What the task requires:
Find every line in the listing below that includes the word "Canvas学习笔记", then give only how many there are.

*** Block opens ***

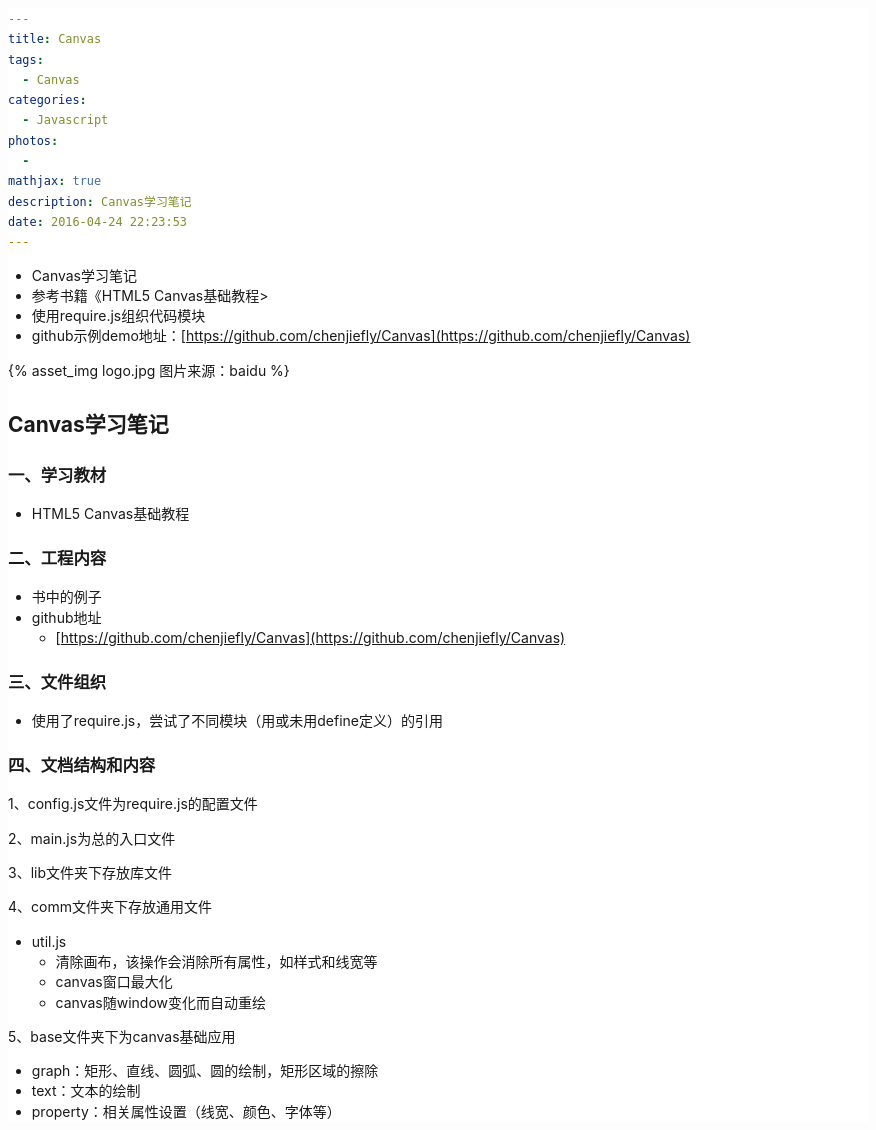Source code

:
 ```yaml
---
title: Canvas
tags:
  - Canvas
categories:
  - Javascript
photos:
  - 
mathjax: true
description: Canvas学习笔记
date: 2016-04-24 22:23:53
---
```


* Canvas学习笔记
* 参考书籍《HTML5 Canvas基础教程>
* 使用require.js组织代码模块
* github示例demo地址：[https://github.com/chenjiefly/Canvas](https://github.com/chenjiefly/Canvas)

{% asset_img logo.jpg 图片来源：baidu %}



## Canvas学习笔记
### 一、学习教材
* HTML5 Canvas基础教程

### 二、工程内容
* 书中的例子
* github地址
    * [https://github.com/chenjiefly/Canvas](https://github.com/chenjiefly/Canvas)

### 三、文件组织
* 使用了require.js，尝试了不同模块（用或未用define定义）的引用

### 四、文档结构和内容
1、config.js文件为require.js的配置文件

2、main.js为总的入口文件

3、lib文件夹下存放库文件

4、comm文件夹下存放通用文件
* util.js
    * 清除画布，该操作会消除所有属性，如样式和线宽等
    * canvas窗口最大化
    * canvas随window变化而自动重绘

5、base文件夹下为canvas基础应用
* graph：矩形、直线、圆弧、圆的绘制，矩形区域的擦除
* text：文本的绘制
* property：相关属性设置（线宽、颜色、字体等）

*** Block closes ***

Your response:
3